Apesar de taxado por esquerdista por 10 entre 10 militantes bolsonaristas, Biden nem de longe simboliza um candidato ideal para a esquerda. Pelo contrário, no decorrer de sua extensa carreira política que já dura 50 anos, o presidente eleito teve posturas dúbias, quando não reacionárias, enquanto senador, votando medidas que permitiam o encarceramento da população negra, além de apoiar guerras iniciadas por presidentes republicanos. Tudo indica também que o presidente eleito é um plagiador compulsivo de discursos, bem como já foi acusado de assédio sexual. Entretanto, Biden recuperou a forma de fazer política da democracia liberal de firmar mais acordos com a proposta de unificar demandas e universalizar direitos, e não de polarizar, ou antagonizar inimigos. Ao invés de nós contra eles, em seu lugar estava o american people no discurso de vitória do eleito, e por mais que muitos achem demagógico, esse discurso de governar para todos, por séculos tal argumento cola em todas as audiências. Afinal, mesmo para os eleitores que prefeririam o socialista senador de Vermont, Bernie Sanders, do mesmo partido, derrotado nas primárias democratas, Biden soube incorporar o anti-Trump e, para banir do poder um populista, nada melhor do que eleger um político moderado tradicional, defensor do capital, é verdade, mas que também defende os direitos humanos e o respeito às liberdades individuais, principalmente das minorias. Não deixa de ser um alívio esse respiro de liberalismo, no lugar de autoritarismo.

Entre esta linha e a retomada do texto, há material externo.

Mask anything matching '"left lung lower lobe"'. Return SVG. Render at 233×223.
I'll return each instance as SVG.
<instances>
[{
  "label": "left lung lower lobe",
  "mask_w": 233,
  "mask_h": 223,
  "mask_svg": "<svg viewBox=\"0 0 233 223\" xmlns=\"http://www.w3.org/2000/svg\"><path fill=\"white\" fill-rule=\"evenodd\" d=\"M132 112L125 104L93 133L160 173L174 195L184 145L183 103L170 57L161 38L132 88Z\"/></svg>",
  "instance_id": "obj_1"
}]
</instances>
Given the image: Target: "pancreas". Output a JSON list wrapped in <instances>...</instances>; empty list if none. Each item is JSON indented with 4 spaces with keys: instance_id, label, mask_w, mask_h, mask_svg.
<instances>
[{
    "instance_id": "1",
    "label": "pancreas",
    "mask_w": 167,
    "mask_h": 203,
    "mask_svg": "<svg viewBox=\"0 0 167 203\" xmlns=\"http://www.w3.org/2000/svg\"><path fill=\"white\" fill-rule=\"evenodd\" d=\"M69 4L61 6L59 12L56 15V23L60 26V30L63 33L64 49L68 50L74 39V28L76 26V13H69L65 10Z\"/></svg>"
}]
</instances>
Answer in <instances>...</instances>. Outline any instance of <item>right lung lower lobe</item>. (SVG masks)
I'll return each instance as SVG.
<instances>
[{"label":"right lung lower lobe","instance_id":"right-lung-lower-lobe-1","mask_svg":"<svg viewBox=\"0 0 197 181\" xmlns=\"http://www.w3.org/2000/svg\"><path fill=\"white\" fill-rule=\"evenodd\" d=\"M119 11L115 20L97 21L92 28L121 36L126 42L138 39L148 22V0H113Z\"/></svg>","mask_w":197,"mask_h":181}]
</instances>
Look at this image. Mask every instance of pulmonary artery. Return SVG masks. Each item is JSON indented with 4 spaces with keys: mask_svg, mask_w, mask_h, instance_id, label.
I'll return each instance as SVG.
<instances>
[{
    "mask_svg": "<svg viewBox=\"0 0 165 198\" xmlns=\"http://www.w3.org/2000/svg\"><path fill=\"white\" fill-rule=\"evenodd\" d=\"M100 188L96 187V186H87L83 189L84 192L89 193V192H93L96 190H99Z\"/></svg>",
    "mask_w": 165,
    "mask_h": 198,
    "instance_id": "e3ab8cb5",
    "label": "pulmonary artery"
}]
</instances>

Biden retoma a democracia de partidos, com menos apelo a uma massa de seguidores ensandecidos nas ruas e mais diálogo pela formação de maiorias parlamentares no Legislativo, numa eleição em que o Partido Democrata ainda pode ter a maioria no Congresso, tanto na Câmara dos Representantes quanto no Senado. Enquanto isso, um claudicante Trump, questionado dentro de seu próprio partido, deve dar trabalho até o dia 20 de janeiro, data em que ainda pode se retirar da presidência de forma honrosa, reconhecendo a derrota e entregando o poder ao seu sucessor, ou pode ser conduzido pela polícia até a porta da saída da Casa Branca, apagando de vez as luzes de seu triste papel na história.